Call for 'legal Highs' to be banned
17 March 2010, 13:18 | Updated: 17 March 2010, 13:27
A drugs campaigner whose daughter died in Brighton has called for new US-style laws banning so-called ``legal highs'' for a year while scientists assess the dangers to children and young people.
Maryon Stewart, whose 21-year-old daughter Hester died after taking the dance drug GBL - subsequently made illegal last year by Home Secretary Alan Johnson -
said the ban could save lives by giving scientists the chance to assess the dangers.
She said the law in this area is ``totally inadequate'' in protecting children and young people.
``It is a very difficult area because as soon as one thing gets banned, then there are others that come on to the market. I do not think banning is necessarily the total solution,'' she said.
``I have discovered in the process I have been going through in the last few
months that there is in Germany and America an interim law where legal highs come on to the market, they go into a basket where they are illegal for the first year, giving toxicologists the chance to decide whether they are dangerous or not for the first year.

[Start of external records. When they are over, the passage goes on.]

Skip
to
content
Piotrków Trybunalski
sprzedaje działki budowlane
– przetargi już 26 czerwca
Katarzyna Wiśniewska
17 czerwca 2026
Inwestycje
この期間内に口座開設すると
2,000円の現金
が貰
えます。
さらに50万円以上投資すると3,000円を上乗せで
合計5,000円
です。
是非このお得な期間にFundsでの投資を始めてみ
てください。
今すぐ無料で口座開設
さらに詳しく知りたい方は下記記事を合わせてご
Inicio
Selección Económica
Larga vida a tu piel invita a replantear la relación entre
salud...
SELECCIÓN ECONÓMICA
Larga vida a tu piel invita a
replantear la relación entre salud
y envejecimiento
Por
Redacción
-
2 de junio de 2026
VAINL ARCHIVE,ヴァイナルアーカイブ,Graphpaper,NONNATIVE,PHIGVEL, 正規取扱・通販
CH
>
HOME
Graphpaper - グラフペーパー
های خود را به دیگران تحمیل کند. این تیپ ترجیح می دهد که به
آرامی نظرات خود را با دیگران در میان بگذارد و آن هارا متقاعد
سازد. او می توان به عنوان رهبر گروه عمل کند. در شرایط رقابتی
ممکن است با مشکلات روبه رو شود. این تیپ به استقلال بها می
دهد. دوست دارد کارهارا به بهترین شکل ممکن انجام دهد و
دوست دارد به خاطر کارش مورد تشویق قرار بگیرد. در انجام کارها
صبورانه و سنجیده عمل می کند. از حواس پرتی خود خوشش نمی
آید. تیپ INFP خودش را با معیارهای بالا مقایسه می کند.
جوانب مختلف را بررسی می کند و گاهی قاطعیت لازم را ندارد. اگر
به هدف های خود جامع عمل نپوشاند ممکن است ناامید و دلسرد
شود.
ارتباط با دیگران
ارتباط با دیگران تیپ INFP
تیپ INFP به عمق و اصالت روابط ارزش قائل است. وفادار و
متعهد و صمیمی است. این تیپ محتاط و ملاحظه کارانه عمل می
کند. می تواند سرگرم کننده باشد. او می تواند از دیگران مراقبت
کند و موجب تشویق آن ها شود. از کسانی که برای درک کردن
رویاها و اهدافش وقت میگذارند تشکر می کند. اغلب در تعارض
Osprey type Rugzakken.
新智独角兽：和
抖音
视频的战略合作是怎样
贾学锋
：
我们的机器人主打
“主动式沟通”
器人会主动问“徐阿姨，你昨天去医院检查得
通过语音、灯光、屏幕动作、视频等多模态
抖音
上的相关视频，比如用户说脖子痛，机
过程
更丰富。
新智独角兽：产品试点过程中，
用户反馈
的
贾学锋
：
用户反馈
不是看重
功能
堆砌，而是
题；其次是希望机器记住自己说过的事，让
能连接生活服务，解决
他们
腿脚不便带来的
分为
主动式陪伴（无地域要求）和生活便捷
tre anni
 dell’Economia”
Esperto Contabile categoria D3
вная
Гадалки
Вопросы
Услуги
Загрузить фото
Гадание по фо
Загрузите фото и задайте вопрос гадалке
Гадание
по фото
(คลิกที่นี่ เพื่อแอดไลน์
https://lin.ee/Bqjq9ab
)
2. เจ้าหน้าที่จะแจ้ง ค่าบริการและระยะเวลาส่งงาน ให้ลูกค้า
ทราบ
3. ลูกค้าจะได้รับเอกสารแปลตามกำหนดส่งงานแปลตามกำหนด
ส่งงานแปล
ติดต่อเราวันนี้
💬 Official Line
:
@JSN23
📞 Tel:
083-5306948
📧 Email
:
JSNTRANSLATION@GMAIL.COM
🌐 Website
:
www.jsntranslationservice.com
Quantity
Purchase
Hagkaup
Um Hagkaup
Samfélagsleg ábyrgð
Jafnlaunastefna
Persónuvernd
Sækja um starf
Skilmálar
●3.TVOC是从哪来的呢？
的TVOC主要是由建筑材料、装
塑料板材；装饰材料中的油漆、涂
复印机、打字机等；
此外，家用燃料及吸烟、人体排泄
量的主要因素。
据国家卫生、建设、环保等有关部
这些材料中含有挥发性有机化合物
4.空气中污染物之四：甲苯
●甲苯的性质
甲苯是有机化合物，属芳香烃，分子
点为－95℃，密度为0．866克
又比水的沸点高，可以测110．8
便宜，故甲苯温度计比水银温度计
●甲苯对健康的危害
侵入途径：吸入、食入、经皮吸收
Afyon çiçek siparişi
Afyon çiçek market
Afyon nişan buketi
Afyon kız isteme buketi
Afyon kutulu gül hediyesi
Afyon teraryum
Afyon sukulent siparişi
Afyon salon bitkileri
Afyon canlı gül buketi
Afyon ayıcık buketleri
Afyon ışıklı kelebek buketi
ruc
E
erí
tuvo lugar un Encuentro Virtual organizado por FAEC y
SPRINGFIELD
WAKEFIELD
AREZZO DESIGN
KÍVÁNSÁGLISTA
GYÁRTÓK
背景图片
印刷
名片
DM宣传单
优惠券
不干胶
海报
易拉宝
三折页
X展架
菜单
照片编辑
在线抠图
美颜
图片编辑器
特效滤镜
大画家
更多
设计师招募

``Most of these legal highs at the moment seem to be paint stripper or fertiliser and they were never intended for human consumption. We know that there are people who sell them for human consumption for profit and the law at
the moment is totally inadequate.''
She added: ``They (the Home Office) should not be waiting for kids to die before they take action.''
Ms Stewart's daughter, a molecular medicine student, died after taking GBL, which was used by clubbers as a substitute for banned drug GHB, known as ``liquid ecstasy''.
Mr Johnson announced last year that GBL - gamma-butyrolactone - would be placed in class C, meaning users could be punished with a two-year jail term and
dealers up to 14 years.
The Brighton and Hove coroner warned at Ms Stewart's inquest that the recreational use of drugs such as GBL was ``very much a question of playing Russian roulette''.